Written instruction:
Rename "common name" to "vernacular name" throughout the data, and write out every line again with nothing else changed. Omit the pictures.

Data items:
——

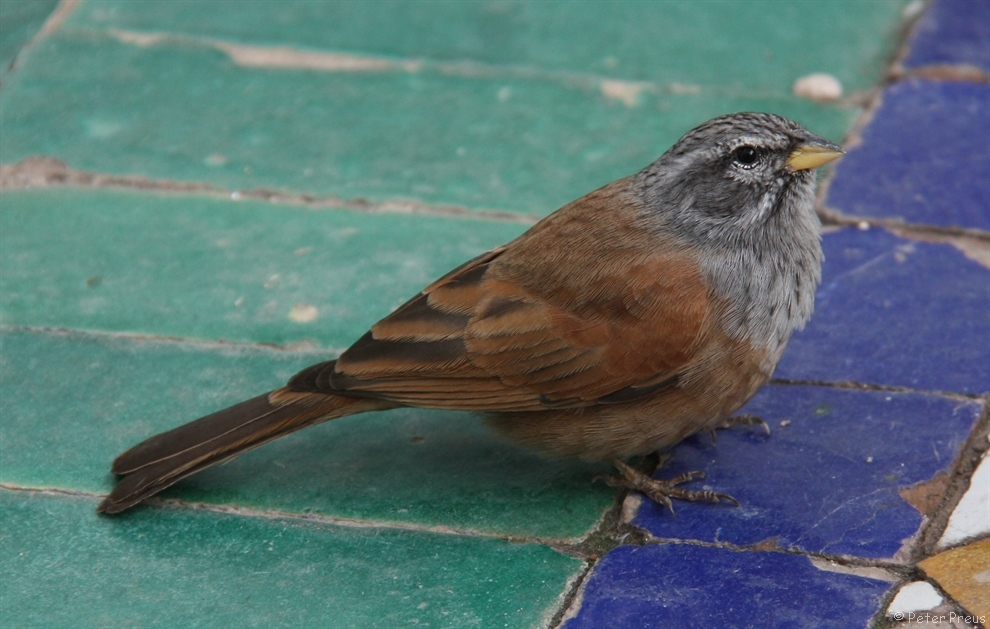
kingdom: Animalia
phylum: Chordata
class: Aves
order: Passeriformes
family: Emberizidae
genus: Emberiza
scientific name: Emberiza sahari
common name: House bunting
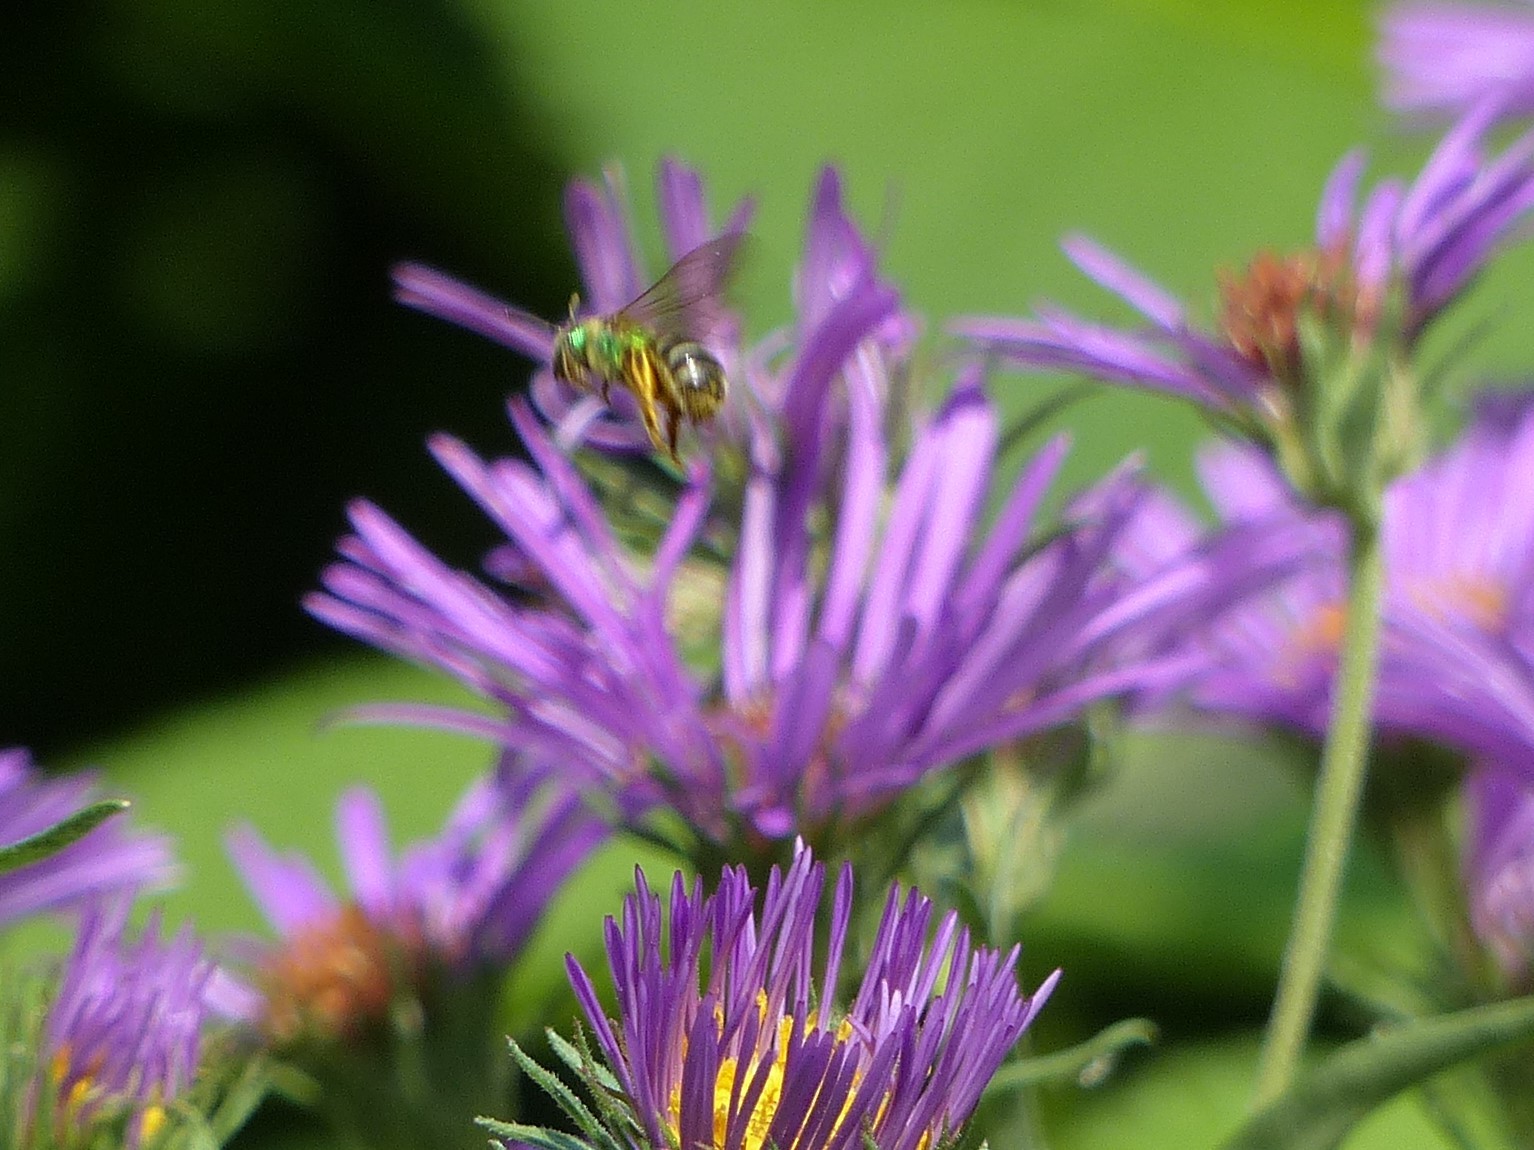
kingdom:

——

Result:
kingdom: Animalia
phylum: Chordata
class: Aves
order: Passeriformes
family: Emberizidae
genus: Emberiza
scientific name: Emberiza sahari
vernacular name: House bunting
kingdom:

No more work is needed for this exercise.